Problem requirements: Calculate how many lines in the following records hold the word "carrying", and report that number without comment.

[Records to process]

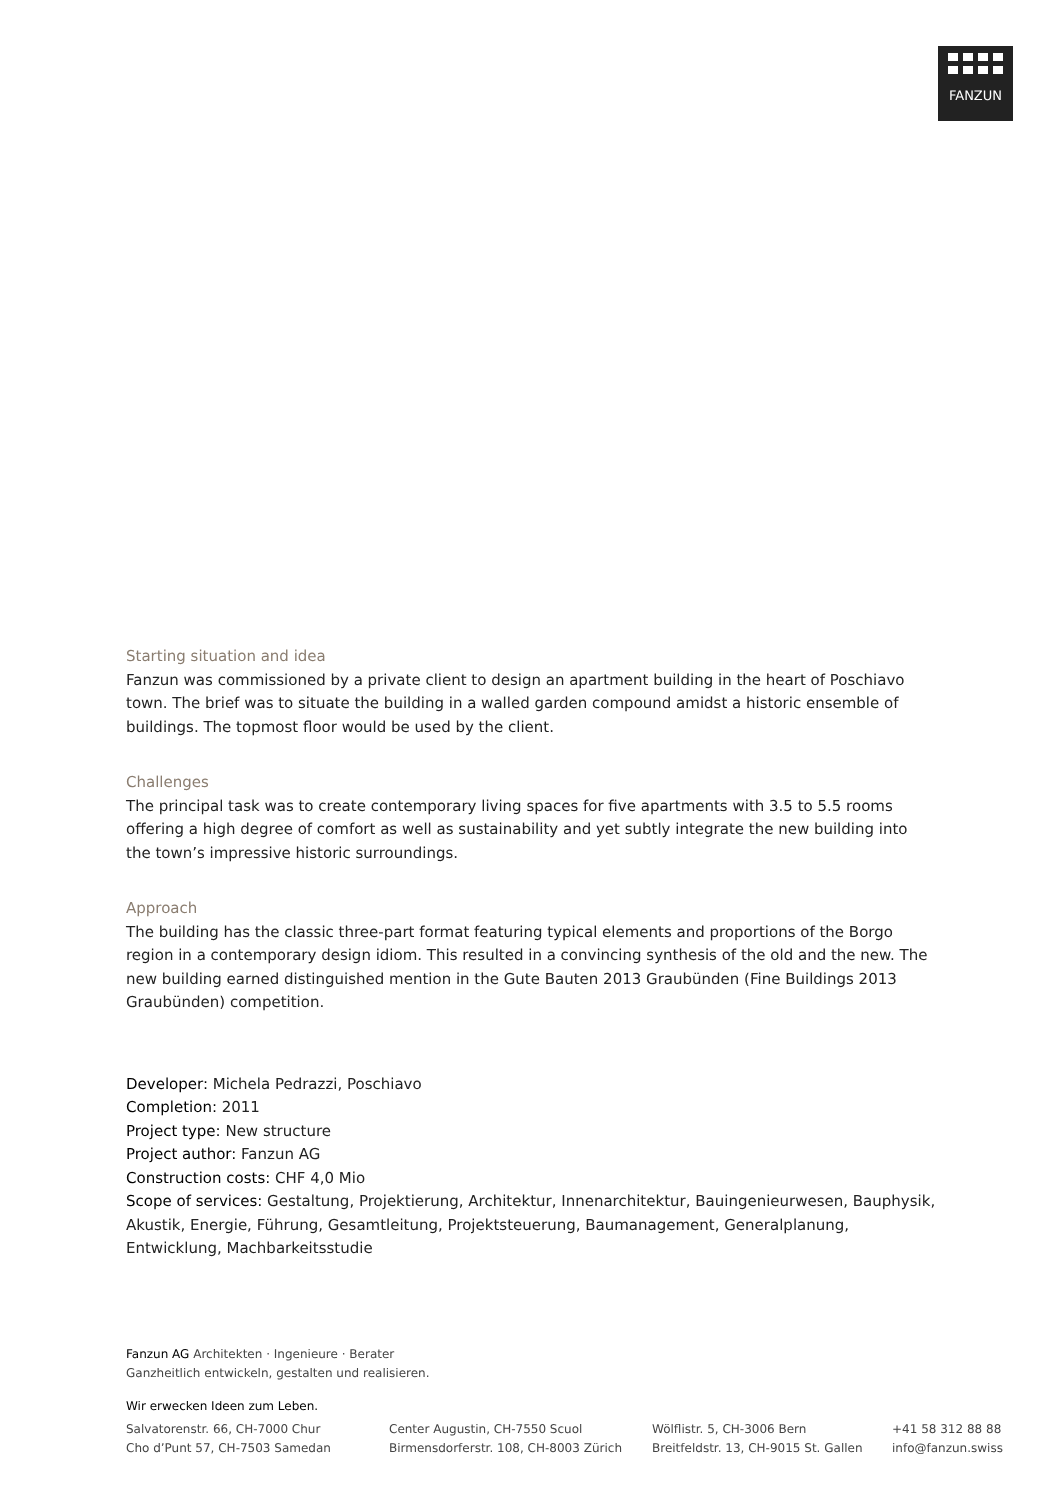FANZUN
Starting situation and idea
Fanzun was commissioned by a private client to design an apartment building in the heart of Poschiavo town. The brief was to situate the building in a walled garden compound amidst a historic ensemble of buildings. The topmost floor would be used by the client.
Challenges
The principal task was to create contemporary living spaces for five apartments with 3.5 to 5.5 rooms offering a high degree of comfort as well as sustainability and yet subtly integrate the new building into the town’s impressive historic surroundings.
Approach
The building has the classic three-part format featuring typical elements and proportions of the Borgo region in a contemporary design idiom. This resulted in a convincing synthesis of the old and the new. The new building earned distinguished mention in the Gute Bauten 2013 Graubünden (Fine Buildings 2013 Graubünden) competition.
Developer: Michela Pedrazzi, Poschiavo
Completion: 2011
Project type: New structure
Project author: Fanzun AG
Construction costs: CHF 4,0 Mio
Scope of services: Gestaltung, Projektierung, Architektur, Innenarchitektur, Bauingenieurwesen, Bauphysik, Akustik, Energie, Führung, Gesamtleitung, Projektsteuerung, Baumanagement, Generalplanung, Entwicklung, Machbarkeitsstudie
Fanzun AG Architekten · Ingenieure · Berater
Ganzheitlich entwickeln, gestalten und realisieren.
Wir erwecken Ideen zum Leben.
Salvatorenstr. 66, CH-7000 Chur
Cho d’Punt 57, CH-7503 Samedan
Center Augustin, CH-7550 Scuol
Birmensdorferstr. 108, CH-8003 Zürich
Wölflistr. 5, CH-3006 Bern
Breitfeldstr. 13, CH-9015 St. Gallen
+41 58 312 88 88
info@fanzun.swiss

[/Records to process]
[Records to process]

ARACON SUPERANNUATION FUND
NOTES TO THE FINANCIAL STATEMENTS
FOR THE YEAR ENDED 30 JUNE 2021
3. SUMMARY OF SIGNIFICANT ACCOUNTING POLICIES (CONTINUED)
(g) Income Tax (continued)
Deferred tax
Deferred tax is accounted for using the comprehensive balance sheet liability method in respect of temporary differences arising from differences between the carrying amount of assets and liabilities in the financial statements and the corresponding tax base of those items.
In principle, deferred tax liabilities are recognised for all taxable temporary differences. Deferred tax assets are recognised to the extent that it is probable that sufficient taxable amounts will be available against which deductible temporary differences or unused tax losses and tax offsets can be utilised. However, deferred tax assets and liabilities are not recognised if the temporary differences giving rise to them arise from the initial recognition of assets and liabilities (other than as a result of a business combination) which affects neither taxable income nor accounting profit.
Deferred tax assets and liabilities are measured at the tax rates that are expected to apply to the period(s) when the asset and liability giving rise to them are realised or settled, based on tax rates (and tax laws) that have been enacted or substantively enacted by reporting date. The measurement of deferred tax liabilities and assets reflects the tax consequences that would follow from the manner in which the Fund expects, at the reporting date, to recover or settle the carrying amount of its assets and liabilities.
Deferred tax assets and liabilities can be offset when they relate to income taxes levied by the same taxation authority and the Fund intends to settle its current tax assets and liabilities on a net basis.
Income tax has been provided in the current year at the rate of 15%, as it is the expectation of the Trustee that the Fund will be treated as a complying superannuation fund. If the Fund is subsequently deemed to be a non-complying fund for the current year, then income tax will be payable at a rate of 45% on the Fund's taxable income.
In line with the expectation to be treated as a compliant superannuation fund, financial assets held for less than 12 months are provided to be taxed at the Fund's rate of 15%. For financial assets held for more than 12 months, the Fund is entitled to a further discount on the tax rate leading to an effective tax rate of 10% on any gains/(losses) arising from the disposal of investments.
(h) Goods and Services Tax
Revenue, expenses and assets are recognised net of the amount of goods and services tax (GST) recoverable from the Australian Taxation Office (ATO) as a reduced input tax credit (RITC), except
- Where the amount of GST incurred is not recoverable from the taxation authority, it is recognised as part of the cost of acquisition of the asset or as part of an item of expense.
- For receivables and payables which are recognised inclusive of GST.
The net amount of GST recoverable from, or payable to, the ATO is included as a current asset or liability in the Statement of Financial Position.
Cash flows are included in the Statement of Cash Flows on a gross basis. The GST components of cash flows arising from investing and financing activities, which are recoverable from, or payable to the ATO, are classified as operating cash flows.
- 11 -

[/Records to process]

Solved exercise: 2